» **Description of the task**:
Pull every line with "Soekarno" from the data.
-- Records supplied follows --
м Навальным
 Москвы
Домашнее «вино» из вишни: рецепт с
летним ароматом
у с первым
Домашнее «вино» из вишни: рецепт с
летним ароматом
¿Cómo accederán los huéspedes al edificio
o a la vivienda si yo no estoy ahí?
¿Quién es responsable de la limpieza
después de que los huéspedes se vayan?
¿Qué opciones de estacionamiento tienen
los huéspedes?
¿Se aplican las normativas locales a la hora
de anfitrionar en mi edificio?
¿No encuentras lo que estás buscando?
-- Records supplied concluded --
-- Records supplied follows --
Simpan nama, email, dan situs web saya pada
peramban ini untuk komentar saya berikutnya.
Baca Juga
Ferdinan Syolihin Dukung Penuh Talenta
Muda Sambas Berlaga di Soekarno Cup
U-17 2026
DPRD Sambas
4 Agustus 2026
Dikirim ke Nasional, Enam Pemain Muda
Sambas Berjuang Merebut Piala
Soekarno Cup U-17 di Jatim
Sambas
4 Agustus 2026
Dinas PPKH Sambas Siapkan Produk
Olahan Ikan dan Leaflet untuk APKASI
-- Records supplied concluded --
» **Result for this exercise**:
Muda Sambas Berlaga di Soekarno Cup
Soekarno Cup U-17 di Jatim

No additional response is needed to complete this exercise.